Il fine ultimo di velocizzare e semplificare il contenzioso emerge anche dagli interventi che lo schema di legge delega mette in campo in tema di digitalizzazione e processo penale telematico (art. 2).

A riguardo, la delega prevede l’introduzione di un piano triennale per la transizione digitale dell’amministrazione della giustizia e un Comitato tecnico-scientifico per la digitalizzazione del processo.

In particolare, la digitalizzazione deve perseguire i seguenti obiettivi:

  • garantire l’elaborazione e la conservazione di atti e documenti processuali in formato digitale;
  • garantire che il deposito di atti e documenti, nonché le comunicazioni e le notificazioni possa essere effettuato con modalità telematiche;
  • prevedere la possibilità della registrazione audiovisiva o dell’audioregistrazione per documentare l’interrogatorio o l’assunzione di informazioni o il rilascio della testimonianza.
  • individuare i casi in cui, con il consenso delle parti, la partecipazione all’atto del procedimento o all’udienza possa avvenire da remoto.
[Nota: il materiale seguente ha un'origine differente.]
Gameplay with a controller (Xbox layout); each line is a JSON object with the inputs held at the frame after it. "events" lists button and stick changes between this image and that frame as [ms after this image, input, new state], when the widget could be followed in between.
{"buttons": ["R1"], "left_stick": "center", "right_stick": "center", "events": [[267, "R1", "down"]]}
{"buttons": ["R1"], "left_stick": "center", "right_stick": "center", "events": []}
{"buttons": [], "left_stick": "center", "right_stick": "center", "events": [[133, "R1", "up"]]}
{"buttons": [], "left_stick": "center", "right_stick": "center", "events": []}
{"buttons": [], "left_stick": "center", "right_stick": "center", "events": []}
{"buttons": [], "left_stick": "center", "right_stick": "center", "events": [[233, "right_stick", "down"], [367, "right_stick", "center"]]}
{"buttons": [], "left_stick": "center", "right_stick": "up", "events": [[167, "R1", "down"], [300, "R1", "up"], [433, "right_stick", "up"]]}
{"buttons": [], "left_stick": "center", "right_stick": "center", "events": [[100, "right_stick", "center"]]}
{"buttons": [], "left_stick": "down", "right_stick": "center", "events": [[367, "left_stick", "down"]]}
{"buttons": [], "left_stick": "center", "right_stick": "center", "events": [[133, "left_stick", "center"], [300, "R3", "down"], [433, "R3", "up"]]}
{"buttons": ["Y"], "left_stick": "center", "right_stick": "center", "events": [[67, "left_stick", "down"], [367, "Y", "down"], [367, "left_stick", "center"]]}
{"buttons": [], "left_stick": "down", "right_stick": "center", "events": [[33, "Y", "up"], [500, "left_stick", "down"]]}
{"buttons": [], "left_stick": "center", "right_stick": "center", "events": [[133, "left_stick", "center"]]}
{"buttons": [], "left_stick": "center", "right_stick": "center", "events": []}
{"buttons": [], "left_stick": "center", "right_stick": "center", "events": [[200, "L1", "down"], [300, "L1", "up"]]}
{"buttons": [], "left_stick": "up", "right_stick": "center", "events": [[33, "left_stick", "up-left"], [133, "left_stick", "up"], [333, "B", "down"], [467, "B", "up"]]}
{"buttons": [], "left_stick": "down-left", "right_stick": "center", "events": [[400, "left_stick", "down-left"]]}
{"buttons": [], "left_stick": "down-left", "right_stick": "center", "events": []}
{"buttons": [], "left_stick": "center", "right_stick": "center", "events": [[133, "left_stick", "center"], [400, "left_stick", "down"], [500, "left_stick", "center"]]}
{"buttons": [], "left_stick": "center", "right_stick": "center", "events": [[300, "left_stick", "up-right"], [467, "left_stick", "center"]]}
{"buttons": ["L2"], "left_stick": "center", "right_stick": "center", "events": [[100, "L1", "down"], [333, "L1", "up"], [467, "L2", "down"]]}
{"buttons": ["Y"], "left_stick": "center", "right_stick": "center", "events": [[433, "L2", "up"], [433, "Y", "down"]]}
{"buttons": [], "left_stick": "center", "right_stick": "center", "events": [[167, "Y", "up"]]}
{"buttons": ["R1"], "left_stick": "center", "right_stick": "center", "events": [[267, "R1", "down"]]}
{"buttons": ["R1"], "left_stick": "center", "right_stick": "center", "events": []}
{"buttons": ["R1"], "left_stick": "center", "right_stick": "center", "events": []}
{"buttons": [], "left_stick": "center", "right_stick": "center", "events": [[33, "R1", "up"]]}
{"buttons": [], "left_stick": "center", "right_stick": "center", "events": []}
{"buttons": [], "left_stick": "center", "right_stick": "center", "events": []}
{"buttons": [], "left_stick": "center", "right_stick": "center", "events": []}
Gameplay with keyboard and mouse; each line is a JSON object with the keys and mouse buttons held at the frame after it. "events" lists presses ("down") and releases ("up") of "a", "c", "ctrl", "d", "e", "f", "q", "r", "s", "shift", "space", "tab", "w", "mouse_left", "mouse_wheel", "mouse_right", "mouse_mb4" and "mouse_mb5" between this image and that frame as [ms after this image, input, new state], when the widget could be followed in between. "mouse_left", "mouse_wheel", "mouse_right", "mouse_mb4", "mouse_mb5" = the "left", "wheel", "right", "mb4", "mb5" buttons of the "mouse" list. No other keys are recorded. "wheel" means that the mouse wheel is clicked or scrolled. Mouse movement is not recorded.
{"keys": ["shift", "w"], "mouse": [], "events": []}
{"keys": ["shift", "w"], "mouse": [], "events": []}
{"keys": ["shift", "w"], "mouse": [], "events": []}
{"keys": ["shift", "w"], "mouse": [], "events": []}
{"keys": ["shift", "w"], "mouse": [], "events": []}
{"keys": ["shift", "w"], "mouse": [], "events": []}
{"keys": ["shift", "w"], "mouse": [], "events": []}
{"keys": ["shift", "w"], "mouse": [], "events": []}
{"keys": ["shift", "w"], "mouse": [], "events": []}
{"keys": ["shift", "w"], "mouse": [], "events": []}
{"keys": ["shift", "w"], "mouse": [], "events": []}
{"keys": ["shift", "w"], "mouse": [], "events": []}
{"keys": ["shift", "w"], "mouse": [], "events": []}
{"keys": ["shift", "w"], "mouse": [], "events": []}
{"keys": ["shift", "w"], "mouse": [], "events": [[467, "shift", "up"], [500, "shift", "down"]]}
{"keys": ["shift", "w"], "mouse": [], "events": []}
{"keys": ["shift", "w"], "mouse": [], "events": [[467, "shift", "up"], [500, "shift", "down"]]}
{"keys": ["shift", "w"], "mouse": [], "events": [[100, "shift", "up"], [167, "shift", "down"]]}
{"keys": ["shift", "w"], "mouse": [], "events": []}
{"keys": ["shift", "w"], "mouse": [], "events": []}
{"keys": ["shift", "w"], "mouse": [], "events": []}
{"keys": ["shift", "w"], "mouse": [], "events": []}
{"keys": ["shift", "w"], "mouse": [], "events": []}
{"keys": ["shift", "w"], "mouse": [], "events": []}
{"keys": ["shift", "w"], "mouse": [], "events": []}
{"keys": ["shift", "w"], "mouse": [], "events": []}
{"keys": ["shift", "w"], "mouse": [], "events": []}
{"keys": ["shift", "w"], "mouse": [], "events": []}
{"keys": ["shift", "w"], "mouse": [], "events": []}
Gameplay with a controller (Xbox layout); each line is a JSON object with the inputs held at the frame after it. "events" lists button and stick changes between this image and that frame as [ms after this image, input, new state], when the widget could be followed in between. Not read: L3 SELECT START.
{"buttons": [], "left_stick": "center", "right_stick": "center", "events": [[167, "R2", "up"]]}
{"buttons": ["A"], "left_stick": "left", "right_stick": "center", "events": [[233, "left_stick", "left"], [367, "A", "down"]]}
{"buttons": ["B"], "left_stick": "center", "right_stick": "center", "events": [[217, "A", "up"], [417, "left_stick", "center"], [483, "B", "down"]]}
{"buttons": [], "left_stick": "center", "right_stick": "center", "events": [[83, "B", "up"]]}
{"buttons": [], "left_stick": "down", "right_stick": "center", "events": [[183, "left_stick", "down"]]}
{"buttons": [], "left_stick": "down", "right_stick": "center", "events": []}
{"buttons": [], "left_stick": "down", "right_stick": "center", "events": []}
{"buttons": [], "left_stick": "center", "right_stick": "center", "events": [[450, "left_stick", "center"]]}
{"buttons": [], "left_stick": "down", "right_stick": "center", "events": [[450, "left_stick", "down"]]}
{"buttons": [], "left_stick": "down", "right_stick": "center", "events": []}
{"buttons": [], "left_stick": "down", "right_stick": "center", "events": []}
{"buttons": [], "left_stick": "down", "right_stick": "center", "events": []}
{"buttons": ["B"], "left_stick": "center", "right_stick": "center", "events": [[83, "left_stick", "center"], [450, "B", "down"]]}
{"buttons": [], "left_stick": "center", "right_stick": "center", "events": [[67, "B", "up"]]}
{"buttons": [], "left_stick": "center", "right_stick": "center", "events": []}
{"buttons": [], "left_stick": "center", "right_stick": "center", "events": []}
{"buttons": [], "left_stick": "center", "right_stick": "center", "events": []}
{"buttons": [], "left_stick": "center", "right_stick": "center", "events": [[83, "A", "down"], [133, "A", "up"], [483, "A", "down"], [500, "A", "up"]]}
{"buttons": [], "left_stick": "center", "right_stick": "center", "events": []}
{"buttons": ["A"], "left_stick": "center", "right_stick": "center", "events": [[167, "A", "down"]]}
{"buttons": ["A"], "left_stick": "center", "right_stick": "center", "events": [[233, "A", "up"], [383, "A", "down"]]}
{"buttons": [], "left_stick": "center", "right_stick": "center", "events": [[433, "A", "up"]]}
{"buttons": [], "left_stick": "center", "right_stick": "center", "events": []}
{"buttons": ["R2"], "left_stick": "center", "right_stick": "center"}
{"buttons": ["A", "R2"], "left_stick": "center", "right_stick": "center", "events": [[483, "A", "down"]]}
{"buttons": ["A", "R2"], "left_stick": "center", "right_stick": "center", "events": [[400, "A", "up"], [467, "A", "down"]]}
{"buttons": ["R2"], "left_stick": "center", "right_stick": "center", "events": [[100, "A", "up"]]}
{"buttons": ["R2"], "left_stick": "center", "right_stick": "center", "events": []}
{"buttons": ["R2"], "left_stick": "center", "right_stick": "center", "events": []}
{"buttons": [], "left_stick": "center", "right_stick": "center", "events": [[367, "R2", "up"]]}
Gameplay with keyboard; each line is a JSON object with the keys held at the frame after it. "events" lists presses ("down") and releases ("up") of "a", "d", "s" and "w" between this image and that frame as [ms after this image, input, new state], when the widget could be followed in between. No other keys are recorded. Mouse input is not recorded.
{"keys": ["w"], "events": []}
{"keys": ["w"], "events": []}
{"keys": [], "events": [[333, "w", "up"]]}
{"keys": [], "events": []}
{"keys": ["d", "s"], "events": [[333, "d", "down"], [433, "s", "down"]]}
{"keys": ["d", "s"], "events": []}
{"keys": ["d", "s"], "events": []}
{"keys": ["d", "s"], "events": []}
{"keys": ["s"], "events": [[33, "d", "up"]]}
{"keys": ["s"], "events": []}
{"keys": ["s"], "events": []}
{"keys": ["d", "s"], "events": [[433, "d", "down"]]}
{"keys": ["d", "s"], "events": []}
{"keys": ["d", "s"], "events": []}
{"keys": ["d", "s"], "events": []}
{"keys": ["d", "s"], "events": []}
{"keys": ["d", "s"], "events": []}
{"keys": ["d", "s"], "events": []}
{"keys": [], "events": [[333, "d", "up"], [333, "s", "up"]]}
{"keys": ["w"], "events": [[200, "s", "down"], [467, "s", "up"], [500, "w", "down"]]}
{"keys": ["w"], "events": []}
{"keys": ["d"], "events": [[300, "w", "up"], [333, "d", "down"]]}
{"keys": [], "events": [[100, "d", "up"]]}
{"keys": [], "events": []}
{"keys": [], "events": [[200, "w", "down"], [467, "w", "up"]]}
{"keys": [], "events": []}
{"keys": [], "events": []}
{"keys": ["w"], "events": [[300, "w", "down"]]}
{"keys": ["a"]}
Gli altri interventi per la semplificazione dei procedimenti

Sono molti altri i punti del processo penale che vengono toccati dalla riforma che intende attuare il Governo Draghi a fini di alleggerimento del carico dei processi.

In un’ottica sempre di “obiettivi generali” che devono perseguire i decreti attuativi, nella sua ultima versione la legge delega prevede anche:

  • l’inammissibilità dell’appello per mancanza di specificità dei motivi quando “nell’atto manchi la puntuale ed esplicita enunciazione dei rilievi critici rispetto alle ragioni di fatto e di diritto espresse nel provvedimento impugnato”;
  • una limitazione delle ipotesi in cui è possibile instaurare un processo in assenza dell’imputato;
  • la definizione di ulteriori meccanismi, rispetto a quelli già esistenti, che permettano all’indagato di venire a conoscenza degli atti relativi alle indagini (la cosiddetta “discovery” del fascicolo);
  • l’estensione dei procedimenti speciali alternativi quali patteggiamento o rito abbreviato;
  • la possibilità di accesso ai programmi di giustizia riparativa in ogni fase del procedimento, su base volontaria e con il consenso libero e informato della vittima e dell’autore, oltre che dell’assenso del giudice.

Si ricorda, infine, che il progetto così concepito è ancora agli inizi del suo percorso parlamentare e potrebbe subire molte modifiche prima di arrivare all’eventuale approvazione definitiva.